How the Maltese iPhone got away

Matt Bowman · April 20, 2010 · Short URL: https://vator.tv/n/f22

A bit of disbelief, beer and a buggy OS created a smokescreen thick enough to blind Apple's agents

 You'd think that Apple, the undisputed heavyweight champion of corporate security, would have been able to track down a lost iPhone prototype gone missing for a month before Gizmodo could publish a story on it. Apple likely knew the phone was missing an entire 4 weeks before the story, the biggest scoop in tech memory, hit the intertubes.

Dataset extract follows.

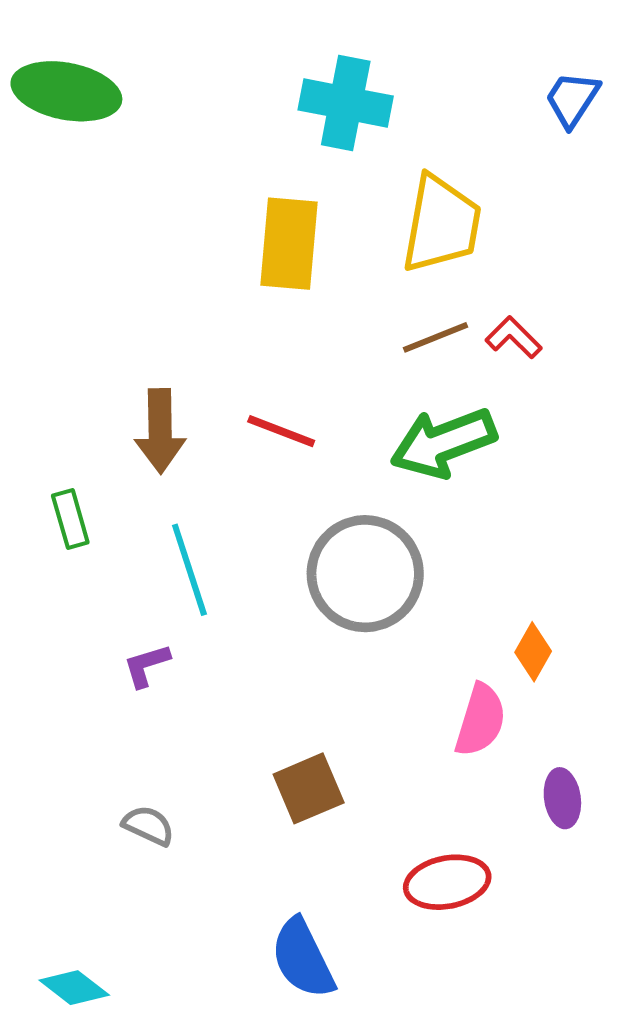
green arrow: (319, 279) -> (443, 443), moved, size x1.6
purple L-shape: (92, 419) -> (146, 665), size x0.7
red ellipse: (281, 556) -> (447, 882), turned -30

That consideration has led many to believe the scoop was an elaborate PR stunt by Apple. I personally find Gizmodo's defense of its own version credible. There's no clear motive for a sloppy-looking leak that deflates the wowpower of June's "one-more-thing". So the question remains... what were Apple's men in black doing during that time? iPhones have GPS. iPhone prototypes must have uber-robust GPS. Heck, Apple probably has nano video cameras following around iPhone prototypes 24/7.

Gizmodo, in its defense of the authenticity of the story, has published a long explanation for how the company could lose track of the Maltese iPhone. It's a long piece, so here's the gist:

  • The unnamed finder of the iPhone played with it a bit the night he found it, and the next morning, it was bricked, ie, someone remotely shut it down completely to avoid security breaches.
  • The finder, unable to turn on the phone and contact the owner, called Apple to try and return it. He described the unusual characteristics (presumably body shape, front-facing camera, etc). The customer service reps, who would never be told of a missing phone by Apple HQ, figured it was probably a Chinese knock-off. The finder didn't provide pictures, so they figured they couldn't help any further.
  • What about GPS? Apple has a product, MobileMe, that lets iPhone owners pinpoint the location of their phone on a map... but it doesn't yet work in the newest operating system, OS 4, currently in beta testing. That was the OS running on the prototype. Therefore, no way to track down the device.

And that's it: a bit of beer, a disbelieving rep and a buggy OS created a hole just large enough for the Maltese iPhone to fly away.